St. John Henry Newman wrote poetry throughout his life, though not continually. Much of his early poetry, written while he was still Anglican, addresses the problems he saw invading the religion of his day. Many of these poems were written on his Mediterranean voyage. “External Religion” was composed during this time, and in theme and content can be seen as a follow-up to his poem, “Liberalism,” in which he gives a strong indictment of the religious liberalism of the early Victorian Period. Countering this liberalism would lead him and others to begin the Oxford Movement.
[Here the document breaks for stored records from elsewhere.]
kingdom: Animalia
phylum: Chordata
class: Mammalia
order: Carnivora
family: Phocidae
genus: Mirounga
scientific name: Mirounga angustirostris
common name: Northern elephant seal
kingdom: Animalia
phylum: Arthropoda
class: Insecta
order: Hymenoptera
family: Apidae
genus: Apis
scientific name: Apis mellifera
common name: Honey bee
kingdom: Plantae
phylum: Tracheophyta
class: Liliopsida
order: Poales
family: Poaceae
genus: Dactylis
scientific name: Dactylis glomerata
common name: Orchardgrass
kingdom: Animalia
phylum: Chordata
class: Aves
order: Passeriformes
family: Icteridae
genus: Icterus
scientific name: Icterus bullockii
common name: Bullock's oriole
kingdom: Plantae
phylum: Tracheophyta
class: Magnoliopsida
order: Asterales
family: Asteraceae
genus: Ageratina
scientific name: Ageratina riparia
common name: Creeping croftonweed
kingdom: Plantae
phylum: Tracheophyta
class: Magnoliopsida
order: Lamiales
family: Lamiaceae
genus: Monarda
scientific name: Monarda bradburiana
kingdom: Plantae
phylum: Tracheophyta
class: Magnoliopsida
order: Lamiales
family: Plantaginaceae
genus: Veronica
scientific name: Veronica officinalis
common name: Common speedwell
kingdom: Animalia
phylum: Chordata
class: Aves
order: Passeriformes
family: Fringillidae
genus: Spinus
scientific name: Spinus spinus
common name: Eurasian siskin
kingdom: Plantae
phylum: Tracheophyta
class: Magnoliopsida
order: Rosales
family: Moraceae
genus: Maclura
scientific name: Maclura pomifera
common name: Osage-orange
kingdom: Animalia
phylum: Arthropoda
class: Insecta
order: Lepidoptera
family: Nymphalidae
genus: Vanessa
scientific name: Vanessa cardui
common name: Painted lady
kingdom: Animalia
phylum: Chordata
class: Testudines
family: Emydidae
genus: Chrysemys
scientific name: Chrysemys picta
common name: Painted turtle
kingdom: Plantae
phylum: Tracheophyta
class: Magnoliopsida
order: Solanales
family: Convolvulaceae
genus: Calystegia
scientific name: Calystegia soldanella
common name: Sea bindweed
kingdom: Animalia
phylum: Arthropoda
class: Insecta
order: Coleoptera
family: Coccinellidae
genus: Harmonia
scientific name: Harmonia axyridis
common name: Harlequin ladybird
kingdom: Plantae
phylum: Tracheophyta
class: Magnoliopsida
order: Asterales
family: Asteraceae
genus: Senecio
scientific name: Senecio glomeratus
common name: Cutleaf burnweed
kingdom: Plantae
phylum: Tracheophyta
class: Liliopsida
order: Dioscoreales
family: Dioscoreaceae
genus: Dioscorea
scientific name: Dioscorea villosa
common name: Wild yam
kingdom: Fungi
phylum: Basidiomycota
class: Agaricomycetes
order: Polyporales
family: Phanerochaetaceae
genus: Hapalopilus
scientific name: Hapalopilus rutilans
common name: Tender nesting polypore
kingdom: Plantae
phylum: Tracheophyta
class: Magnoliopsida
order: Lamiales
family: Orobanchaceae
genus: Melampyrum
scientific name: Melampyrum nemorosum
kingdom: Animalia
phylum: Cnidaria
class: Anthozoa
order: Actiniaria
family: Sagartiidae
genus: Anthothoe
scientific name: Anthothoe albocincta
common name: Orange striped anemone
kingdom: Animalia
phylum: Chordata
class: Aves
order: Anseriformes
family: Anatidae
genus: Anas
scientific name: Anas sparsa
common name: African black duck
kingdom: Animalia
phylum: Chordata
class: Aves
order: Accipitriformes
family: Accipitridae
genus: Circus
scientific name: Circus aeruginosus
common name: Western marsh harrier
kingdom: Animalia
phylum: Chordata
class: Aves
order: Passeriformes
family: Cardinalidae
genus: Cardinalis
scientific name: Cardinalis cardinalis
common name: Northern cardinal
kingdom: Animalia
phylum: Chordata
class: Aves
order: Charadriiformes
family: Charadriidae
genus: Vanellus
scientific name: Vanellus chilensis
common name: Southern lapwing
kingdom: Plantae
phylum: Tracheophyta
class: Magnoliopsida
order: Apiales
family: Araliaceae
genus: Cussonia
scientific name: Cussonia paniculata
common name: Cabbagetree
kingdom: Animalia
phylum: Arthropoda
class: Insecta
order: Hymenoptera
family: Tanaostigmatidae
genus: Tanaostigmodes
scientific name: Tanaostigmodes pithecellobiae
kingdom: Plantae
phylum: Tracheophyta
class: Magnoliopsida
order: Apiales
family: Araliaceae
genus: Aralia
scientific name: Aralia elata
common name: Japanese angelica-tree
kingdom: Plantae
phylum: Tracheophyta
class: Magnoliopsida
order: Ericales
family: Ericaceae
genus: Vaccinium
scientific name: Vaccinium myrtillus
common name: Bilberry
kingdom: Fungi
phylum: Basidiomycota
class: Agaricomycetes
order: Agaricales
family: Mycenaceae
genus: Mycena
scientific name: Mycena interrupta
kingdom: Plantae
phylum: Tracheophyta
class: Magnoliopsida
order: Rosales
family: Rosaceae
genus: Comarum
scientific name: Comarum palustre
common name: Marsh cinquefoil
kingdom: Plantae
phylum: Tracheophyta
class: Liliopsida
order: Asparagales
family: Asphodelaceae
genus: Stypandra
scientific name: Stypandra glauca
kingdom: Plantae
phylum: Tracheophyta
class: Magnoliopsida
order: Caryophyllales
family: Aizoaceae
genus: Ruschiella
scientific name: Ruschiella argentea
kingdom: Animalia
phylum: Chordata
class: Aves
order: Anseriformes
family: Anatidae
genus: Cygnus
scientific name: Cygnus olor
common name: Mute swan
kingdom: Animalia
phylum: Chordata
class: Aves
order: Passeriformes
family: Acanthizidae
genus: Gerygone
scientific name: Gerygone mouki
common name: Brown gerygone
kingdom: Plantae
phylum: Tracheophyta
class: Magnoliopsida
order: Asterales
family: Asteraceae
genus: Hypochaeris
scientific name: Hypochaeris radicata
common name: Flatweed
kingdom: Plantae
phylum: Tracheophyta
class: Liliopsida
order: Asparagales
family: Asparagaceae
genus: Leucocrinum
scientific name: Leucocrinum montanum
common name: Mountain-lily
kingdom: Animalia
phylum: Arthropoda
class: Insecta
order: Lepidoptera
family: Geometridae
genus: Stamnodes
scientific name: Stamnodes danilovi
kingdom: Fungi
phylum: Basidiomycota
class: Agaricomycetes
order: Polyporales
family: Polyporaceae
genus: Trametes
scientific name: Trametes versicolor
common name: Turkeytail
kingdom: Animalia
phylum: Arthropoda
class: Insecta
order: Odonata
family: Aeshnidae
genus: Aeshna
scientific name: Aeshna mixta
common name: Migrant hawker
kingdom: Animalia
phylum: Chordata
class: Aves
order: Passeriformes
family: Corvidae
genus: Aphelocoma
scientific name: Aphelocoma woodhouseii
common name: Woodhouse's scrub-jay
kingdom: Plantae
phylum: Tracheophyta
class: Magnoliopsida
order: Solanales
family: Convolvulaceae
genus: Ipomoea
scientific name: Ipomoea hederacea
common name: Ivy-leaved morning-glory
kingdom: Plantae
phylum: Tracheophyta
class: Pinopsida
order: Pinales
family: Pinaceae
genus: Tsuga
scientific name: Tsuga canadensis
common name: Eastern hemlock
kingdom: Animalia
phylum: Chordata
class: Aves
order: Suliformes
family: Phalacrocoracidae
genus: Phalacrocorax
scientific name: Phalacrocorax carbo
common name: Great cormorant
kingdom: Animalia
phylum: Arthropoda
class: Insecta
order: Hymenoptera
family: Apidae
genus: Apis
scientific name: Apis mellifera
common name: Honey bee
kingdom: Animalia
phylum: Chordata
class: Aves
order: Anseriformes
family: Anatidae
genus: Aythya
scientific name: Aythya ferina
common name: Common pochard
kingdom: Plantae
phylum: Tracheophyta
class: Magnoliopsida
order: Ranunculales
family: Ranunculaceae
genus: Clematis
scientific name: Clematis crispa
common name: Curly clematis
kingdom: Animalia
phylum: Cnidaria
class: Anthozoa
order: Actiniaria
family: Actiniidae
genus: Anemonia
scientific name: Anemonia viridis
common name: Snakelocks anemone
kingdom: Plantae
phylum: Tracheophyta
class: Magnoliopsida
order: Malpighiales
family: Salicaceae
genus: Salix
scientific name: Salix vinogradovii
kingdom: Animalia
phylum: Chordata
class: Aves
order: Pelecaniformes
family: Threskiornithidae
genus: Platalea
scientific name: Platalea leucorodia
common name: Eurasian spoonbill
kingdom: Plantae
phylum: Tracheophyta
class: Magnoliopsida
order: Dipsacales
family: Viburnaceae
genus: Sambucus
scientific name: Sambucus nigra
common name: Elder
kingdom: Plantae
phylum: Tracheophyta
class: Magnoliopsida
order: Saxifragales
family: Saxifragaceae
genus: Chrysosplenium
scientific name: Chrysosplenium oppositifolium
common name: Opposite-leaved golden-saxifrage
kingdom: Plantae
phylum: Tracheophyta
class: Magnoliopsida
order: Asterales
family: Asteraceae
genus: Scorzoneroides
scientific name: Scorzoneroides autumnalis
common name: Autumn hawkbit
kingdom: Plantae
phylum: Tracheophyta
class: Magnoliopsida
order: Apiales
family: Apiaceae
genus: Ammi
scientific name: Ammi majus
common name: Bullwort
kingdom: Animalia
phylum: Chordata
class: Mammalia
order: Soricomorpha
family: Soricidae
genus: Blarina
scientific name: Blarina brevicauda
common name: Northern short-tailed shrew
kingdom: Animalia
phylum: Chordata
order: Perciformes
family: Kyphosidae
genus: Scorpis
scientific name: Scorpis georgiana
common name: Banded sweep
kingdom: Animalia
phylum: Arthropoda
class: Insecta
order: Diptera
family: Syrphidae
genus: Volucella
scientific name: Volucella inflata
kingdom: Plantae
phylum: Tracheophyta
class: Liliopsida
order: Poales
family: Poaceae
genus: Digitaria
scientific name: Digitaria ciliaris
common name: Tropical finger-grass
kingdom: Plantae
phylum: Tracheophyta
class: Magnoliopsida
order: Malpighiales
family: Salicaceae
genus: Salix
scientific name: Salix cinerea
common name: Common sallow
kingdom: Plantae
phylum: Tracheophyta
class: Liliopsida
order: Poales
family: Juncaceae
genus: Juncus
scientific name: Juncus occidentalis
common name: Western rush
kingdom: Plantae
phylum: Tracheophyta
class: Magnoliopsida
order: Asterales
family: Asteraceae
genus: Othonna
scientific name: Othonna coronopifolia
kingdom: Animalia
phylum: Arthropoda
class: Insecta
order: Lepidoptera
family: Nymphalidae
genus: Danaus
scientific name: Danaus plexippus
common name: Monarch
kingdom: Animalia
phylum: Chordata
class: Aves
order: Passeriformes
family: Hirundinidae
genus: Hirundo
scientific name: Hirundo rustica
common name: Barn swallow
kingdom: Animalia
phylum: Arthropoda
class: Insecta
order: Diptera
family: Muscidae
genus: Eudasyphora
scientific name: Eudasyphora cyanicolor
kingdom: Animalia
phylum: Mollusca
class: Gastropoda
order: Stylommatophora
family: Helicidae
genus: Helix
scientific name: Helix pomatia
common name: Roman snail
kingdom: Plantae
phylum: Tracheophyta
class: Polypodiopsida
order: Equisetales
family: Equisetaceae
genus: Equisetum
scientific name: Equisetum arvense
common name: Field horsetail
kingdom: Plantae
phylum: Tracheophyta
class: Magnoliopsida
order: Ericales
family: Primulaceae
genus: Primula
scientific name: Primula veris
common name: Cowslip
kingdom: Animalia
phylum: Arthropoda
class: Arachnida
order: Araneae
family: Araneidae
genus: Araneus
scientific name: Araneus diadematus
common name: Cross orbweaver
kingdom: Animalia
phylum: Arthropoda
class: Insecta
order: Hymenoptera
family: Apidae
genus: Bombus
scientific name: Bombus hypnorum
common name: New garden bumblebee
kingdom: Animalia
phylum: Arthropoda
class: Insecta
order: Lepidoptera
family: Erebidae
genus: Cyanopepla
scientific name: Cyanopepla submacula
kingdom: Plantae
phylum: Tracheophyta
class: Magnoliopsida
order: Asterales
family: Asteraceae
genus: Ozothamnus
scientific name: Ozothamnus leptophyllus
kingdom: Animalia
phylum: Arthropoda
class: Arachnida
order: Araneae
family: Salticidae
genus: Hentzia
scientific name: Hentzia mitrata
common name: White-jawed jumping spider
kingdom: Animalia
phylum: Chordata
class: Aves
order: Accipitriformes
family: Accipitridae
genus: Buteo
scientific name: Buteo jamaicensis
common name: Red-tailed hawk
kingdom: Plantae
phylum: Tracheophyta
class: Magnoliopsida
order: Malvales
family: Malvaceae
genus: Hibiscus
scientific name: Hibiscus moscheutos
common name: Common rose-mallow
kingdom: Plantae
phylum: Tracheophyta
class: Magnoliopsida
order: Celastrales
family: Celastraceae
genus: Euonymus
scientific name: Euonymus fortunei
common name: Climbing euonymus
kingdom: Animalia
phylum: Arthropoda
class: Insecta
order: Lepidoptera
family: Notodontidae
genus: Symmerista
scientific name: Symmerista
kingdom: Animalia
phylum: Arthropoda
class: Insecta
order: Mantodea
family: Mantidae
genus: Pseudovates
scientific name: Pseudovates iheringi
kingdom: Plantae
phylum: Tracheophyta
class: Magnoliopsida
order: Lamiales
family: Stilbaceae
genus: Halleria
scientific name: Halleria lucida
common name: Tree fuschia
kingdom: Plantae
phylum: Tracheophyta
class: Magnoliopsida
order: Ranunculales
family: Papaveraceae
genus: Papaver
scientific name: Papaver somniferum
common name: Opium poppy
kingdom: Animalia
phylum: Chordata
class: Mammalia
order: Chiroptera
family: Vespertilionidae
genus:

The two poems, “External Religion” and “Liberalism,” could very well be applied to our own time.
External Religion
WHEN first earth’s rulers welcomed home
The Church, their zeal impress’d
Upon the seasons, as they come,
The image of their guest.
Men’s words and works, their hopes and fears,
Henceforth forbid to rove,
Paused, when a Martyr claim’d her tears,
Or Saint inspired her love.
In these first two stanzas, St. John Henry recalls the early Church when disciples and leaders filled with zeal saw God’s providence in all things, including the establishment of the visible Church. This Church grew, built upon saints and martyrs. However, as time passed, human corruption caused damage to the Church. The poem continues:
But craving wealth, and feverish power,
Such service now discard;
The loss of one excited hour
A sacrifice too hard!
And e’en about the holiest day,
God’s own in every time,
They doubt and search, lest aught should stay
A cataract of crime.
Where shall this cease? must crosiers fall,
Shrines suffer touch profane,
Till, cast without His vineyard wall,
The Heaven-sent Heir is slain?
(Palermo. June 11, 1833)
In the last three stanzas, Newman’s depiction of forces hostile to the Church as “feverish” hint at his own near deadly fever which he suffered on this sea voyage. The illness within the Church is a similar affliction that can cause death, but the death of souls. He then observes the lax reverence of even the holiest day, Sunday, a mere one hour for God is too much of a sacrifice! How this rings true in our time, when so many Catholics no longer attend Sunday Mass, apparently ignorant that this constitutes a mortal sin. But what does this have to do with the title of the poem, “External Religion?” We can turn to one of Newman’s sermons for clarification.
In “Offerings of the Sanctuary” (Parochial and Plain Sermons, vol. 6, no. 21), he writes:
“Belief is not enough; we must confess. Nor must we confess with our mouth only; but by word and by deed, by speech and by silence, by doing and by not doing, by walk and conversation, when in company and when alone, in time and in place, when we labour and when we rest, when we lie down and when we rise up, in youth and in age, in life and in death,—and, in like manner, in the world and in Church. Now, to adorn the worship of God our Saviour, to make the beauty of holiness visible, to bring offerings to the Sanctuary, to be curious in architecture, and reverent in ceremonies,—all this external religion is a sort of profession and confession; it is nothing but what is natural, nothing but what is consistent, in those who are cultivating the life of religion within . . . “ (303-04).
Religion is more than just an abstraction, – it is a lived reality. There must be outward manifestations of our Christianity. Newman considered this outward manifestation of external religion to be a reflection of the inward principle of grace moving the soul.
As one popular evangelist has put it, “If you were put on trial for the crime of being a Christian, would there be enough evidence to convict you?” Let our external religion be enough to convict those around us, that Jesus is Lord and Savior. Jesus, the heir to the Kingdom, was cast out. We must rise from our slumber to meet Him, and worship Him as the King He is. For we, as in the last line in this poem, do not want to be cast out of the vineyard on that last day, but join those saints and martyrs in heaven who helped establish the early church.